Extracted page text data
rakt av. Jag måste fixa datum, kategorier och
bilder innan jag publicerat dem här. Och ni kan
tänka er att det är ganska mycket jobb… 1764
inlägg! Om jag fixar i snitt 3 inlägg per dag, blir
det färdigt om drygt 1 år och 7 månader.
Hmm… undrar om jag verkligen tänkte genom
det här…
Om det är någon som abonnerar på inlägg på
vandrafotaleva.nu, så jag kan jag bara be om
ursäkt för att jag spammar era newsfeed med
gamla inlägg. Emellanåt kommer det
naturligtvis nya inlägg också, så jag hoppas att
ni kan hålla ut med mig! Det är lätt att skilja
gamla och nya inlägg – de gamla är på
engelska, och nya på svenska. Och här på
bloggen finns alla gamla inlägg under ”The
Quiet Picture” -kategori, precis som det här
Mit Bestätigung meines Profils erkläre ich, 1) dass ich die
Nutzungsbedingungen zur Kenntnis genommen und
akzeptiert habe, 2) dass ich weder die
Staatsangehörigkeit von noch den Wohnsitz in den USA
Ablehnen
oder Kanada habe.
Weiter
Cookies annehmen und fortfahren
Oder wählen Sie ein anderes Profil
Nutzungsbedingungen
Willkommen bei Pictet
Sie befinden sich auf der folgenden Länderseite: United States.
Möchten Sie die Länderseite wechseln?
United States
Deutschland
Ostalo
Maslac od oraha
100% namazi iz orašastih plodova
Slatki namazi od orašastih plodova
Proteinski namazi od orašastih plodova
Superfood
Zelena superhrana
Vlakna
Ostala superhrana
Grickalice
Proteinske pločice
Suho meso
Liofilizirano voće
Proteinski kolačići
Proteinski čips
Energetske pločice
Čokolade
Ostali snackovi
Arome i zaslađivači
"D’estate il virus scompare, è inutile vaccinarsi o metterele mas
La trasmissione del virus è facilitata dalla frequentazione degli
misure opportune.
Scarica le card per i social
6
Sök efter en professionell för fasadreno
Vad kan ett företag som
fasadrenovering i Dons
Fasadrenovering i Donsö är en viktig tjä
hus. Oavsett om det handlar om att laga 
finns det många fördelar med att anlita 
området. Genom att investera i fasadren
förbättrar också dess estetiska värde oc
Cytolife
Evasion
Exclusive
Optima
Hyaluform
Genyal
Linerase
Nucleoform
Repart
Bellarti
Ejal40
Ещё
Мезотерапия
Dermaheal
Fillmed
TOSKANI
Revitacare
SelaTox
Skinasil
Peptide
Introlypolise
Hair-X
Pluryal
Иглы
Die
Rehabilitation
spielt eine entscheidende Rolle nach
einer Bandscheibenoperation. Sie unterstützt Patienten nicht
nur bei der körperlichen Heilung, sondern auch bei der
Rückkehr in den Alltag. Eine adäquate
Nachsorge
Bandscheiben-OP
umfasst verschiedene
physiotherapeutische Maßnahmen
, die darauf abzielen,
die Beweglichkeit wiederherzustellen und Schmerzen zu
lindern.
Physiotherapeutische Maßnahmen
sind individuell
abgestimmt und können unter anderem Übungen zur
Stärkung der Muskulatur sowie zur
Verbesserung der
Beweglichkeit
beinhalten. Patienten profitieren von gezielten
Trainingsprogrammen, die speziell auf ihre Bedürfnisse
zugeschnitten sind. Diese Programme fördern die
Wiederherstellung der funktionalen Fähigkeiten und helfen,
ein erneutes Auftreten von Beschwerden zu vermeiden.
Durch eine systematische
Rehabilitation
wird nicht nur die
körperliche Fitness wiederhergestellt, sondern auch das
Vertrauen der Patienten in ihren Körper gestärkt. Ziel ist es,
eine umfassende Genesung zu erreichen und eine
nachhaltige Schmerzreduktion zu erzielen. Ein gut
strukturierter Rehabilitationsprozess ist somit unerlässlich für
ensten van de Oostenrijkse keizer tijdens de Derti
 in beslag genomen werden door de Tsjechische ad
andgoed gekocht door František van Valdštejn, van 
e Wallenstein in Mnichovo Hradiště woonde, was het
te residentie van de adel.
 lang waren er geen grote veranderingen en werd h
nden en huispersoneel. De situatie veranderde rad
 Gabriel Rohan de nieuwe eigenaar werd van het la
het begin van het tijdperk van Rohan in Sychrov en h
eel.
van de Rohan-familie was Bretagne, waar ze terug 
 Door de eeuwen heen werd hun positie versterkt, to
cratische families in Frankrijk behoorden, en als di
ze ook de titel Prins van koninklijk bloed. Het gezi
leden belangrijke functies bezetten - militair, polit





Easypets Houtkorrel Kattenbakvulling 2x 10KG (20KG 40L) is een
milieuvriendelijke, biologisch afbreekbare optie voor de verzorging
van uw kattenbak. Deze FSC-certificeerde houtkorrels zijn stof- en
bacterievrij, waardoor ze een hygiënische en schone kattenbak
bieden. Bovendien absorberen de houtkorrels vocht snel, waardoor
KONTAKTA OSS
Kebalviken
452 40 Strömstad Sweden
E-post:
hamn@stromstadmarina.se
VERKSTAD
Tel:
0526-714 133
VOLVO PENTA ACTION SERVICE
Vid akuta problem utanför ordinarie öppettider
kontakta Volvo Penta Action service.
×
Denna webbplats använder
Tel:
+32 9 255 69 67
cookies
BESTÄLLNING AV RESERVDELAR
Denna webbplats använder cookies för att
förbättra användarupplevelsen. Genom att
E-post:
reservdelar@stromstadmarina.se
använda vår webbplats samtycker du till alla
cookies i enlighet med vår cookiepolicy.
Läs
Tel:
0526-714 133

### PROBLEM TO SOLVE
In the reply, include exactly the lines from the beginning of the entries above through the line holding "naturligtvis nya inlägg", and nothing besides.

### RESPONSE TO THE TASK
rakt av. Jag måste fixa datum, kategorier och
bilder innan jag publicerat dem här. Och ni kan
tänka er att det är ganska mycket jobb… 1764
inlägg! Om jag fixar i snitt 3 inlägg per dag, blir
det färdigt om drygt 1 år och 7 månader.
Hmm… undrar om jag verkligen tänkte genom
det här…
Om det är någon som abonnerar på inlägg på
vandrafotaleva.nu, så jag kan jag bara be om
ursäkt för att jag spammar era newsfeed med
gamla inlägg. Emellanåt kommer det
naturligtvis nya inlägg också, så jag hoppas att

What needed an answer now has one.